Frank’s memo laid out key points staff would address by June 30.
Frank said he would create a group led by UNM Vice President for Administration David Harris and Chancellor Roth that would guide the planning for health care facility needs, including construction of the new hospital. University officials recently announced that FBT Architects and HDR Inc., an Omaha, Neb.-based architecture and engineering firm, are creating a development plan for the hospital, which will replace much of the old, outdated parts of the current hospital.
The new hospital, expected to cost up to $600 million, is intended to reduce wait times for emergency room patients, better handle an expected growth in the state’s senior population and allow UNMH to accept more patients from other hospitals, UNMH officials say.
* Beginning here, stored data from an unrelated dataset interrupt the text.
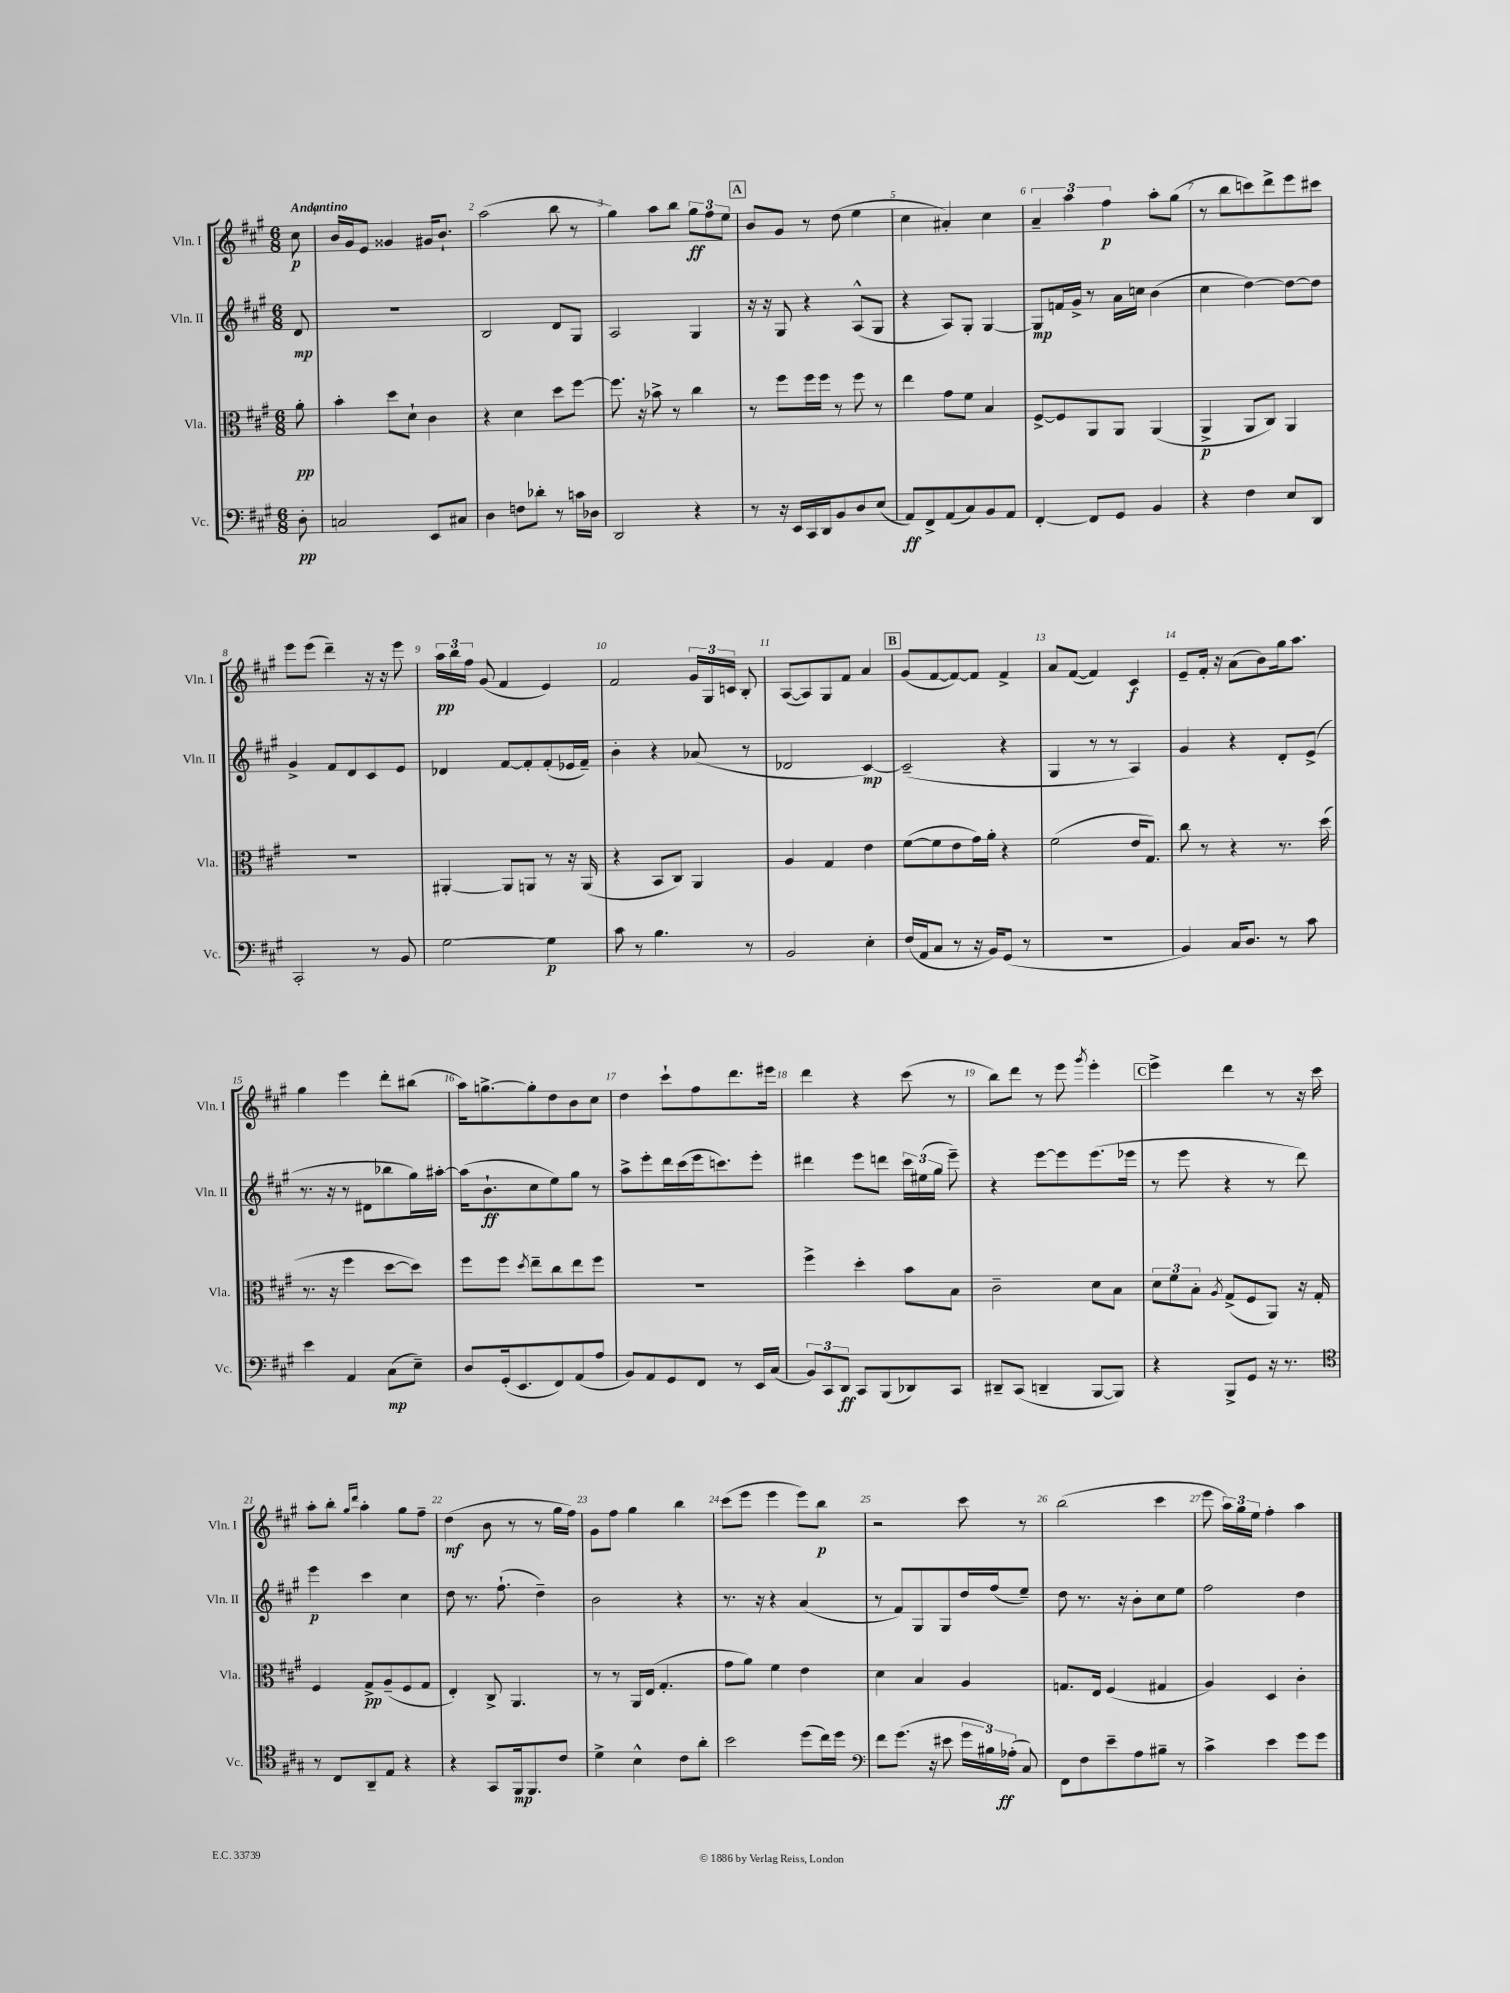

**kern	**kern	**kern	**kern
*staff4	*staff3	*staff2	*staff1
*clefF4	*clefC3	*clefG2	*clefG2
*k[f#c#g#]	*k[f#c#g#]	*k[f#c#g#]	*k[f#c#g#]
*M6/8	*M6/8	*M6/8	*M6/8
8D'	8a'	8d	8cc#
=	=	=	=
2C	4b'	2.r	16b
.	.	.	16g#
.	.	.	8e
.	8dd	.	4g##
.	8d`	.	.
8EE	4c#	.	16g#
.	.	.	8.b`
8C#	.	.	.
=	=	=	=
4D	4r	2B	(2aa
8F	4d	.	.
8d-'	.	.	.
8r	8dd	8d	8bb
16c	[8ff#	8G#	8r
16D-	.	.	.
=	=	=	=
2DD	8.ff#]	2A	4gg#)
.	16r	.	.
.	8b-^	.	8aa
.	8r	.	8bb
4r	4cc#	4G#	12gg#
.	.	.	12ff#
.	.	.	12ee
=	=	=	=
8r	8r	16r	8b
.	.	16r	.
16r	8ff#	8G#	8g#
16EE	.	.	.
16CC#	16ff#	4r	8r
16DD	16ff#	.	.
8BB	8r	.	(8dd
8D	8ff#	(8A^^	4ee
(8E	8r	8G#	.
=	=	=	=
8AA)	4ee	4r	4cc#
8FF#^	.	.	.
(8AA	8g#	8A)	4a#')
8C#)	8f#	8G#'	.
8BB	4B	[4G#	4cc#
8AA	.	.	.
=	=	=	=
[4FF#'	[8F#^	8G#]	6a~
.	8F#]	16f	.
.	.	.	6aa
.	.	16g#^	.
8FF#]	8AA	8r	.
.	.	.	6ff#
8GG#	8AA	16a	.
.	.	16cc	.
4BB	(4AA	(4b	8aa'
.	.	.	(8gg#
=	=	=	=
4r	4AA^	4cc#	8r
.	.	.	8bb
4F#	8AA	[4dd)	8ccc)
.	8C#)	.	8ddd^
8E	4AA	8dd_	8eee
8DD	.	8dd]	8ccc#
=	=	=	=
2CC#'	2.r	4g#^	8eee
.	.	.	(8eee
.	.	8f#	4ddd~)
.	.	8d	.
8r	.	8c#	16r
.	.	.	16r
8BB	.	8e	8eee
=	=	=	=
[2G#	[4AA#'	4d-	24aa
.	.	.	24bb
.	.	.	24ff#
.	.	.	(8g#
.	8AA#]	[8f#	4f#
.	8AA	8f#']	.
4G#]	8r	(8f#'	4e)
.	16r	16e-	.
.	(16AA	16f#~)	.
=	=	=	=
8c#	4r	4b'	2f#
8r	.	.	.
4.B	8BB	4r	.
.	8C#)	.	.
.	4AA	(8a-	24g#
.	.	.	24G#
.	.	.	24c
8r	.	8r	8B'
=	=	=	=
2BB	4A	2d-	([8A
.	.	.	8A])
.	4G#	.	8G#
.	.	.	8f#
4E'	4e	[4c#)	4a
=	=	=	=
(16F#	([8f#	(2c#~]	(8g#
16AA	.	.	.
8C#	8f#]	.	[8f#
8r	8e	.	8f#_)
16r	16g#)	.	8f#]
16BB)	16a'	.	.
(8GG#	4r	4r	4f#^
8r	.	.	.
=	=	=	=
2.r	(2f#	4G#	8a
.	.	.	([8f#
.	.	8r	4f#])
.	.	8r	.
.	16e	4A)	4c#
.	8.G#)	.	.
=	=	=	=
4BB)	8cc#	4g#	8e~
.	8r	.	16f#'
.	.	.	16r
16C#	4r	4r	(8a
8.D	.	.	.
.	.	.	8b)
8r	8.r	8d'	16gg#
.	.	.	8.aa
8c#	.	(8e^	.
.	(16dd	.	.
=	=	=	=
4e	8.r	8.r	4gg#
.	16r	16r	.
4AA	4ff#	8r	4eee
.	.	8d#	.
(8C#	[8dd	8bb-	8ddd'
8E~)	8dd])	16gg#)	(8bb#
.	.	[16aa#'	.
=	=	=	=
8D	8ff#	(16aa#]	16aa)
.	.	8.b`	[8.gg^
(16GG#'	8ff#	.	.
8.EE	.	.	.
.	8qdd	.	.
.	8ee~	8cc#	8gg']
8FF#)	8cc#	8ee)	8dd
(8AA	8ee	8gg#	8b
8A	8ff#	8r	8cc#
=	=	=	=
8BB)	2.r	8aa^	4dd
8AA	.	8eee'	.
8GG#	.	16ddd	8ccc#`
.	.	(16ccc#	.
8FF#	.	16eee	8ff#
.	.	8.ccc)	.
8r	.	.	8.ddd
16EE	.	8eee'	.
(16C#	.	.	16eee#
=	=	=	=
12BB)	4ff#^	4ddd#	4ddd
12CC#	.	.	.
12DD	.	.	.
8CC#	4dd'	8eee	4r
(8BBB	.	8ddd	.
8DD-)	8b	24ccc#	(8ccc#
.	.	(24ee#	.
.	.	24gg#	.
8CC#	8B	8eee~)	8r
=	=	=	=
8DD#~	2c#~	4r	8bb)
(8CC#	.	.	8ddd
4DD~	.	[8eee	8r
.	.	8eee]	8eee
.	.	.	8qggg#
[8BBB	8d	(8.eee	4eee'
8BBB])	8B	.	.
.	.	16eee-	.
=	=	=	=
4r	12d	8r	4eee^
.	12f#	.	.
.	.	8eee	.
.	12B'	.	.
.	8qA	.	.
8BBB^	(8G#^	4r	4ddd
8GG#	8F#	.	.
16r	8AA)	8r	8r
8.r	.	.	.
.	16r	8ddd)	16r
.	16G#'	.	16ccc#
=	=	=	=
*clefC4	*	*	*
8r	4F#	4eee	8aa'
8C#	.	.	8bb'
.	.	.	16qqgg#
.	.	.	16qqddd
8AA~	8G#^	4ccc#	4aa'
8E	(8A~	.	.
4r	8F#	4cc#	8gg#
.	8G#	.	8ff#~
=	=	=	=
4r	4E')	8dd	(4dd
.	.	8.r	.
8GG#	8C#^	.	8b
.	.	(8.ff#`	.
16FF#	4.AA	.	8r
8.FF#	.	.	.
.	.	4dd~)	8r
8c#	.	.	16gg#
.	.	.	16ff#)
=	=	=	=
4d^	8r	2b	8g#
.	8r	.	8ff#
4B^^	16AA	.	4gg#
.	(16E	.	.
.	4.G#'	.	.
8c#	.	4r	4bb
8a'	.	.	.
=	=	=	=
2b	8g#	8.r	(8ccc#
.	8a)	.	8eee
.	.	16r	.
.	4f#	4r	4eee
(8dd	4e	(4a	8eee)
16cc#)	.	.	8bb
16dd	.	.	.
=	=	=	=
*clefF4	*	*	*
8f#	4d	8r	2r
(8.g#	.	8f#)	.
.	4B	8G#	.
16r	.	.	.
8e#	.	8G#	.
24g#	4A	16dd	8ccc#
24B#)	.	.	.
.	.	(16ff#	.
(24A-'	.	.	.
8C#)	.	8ee~)	8r
=	=	=	=
8FF#	8.G	8dd	(2bb
8F#	.	8.r	.
.	16E	.	.
8e~	(4F#	.	.
.	.	16r	.
8A	.	8b'	.
8B#~	4G#	8cc#	4ccc#
8r	.	8ee	.
=	=	=	=
4c#^	4A)	2ff#	8eee
.	.	.	24aa)
.	.	.	24gg#
.	.	.	24ee
4e	4D	.	4ff#'
8g#	4c#'	4dd	4aa
8g#	.	.	.
==	==	==	==
*-	*-	*-	*-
Frank also laid out plans to consolidate and coordinate overlapping departments on main campus and the Health Sciences Center.
The university has a team of attorneys for the main campus and another for the Health Sciences Center. Frank says in the memo that UNM attorney Elsa Cole has already begun efforts to bring, “the HSC legal office back under the purview of the University Counsel.”
On the communications front, the heads of marketing and communication for the main campus and the HSC would work with an outside consultant to recommend a plan for the consolidation or integration of the separate departments moving forward.
Finally, Frank also said the university will move forward with a single email system. Currently, the HSC center uses its own email system.
Regents in the Thursday op-ed column sought to address some of the criticism associated with the restructuring. They said the move was an attempt to streamline the way the university operates, not an attempt to curb community input.
They also said no regent had voted against the new hospital, despite allegations to the contrary.
“Let us be clear, there is no “takeover.” How can one part of the university, be “taken over” by the university?” they wrote.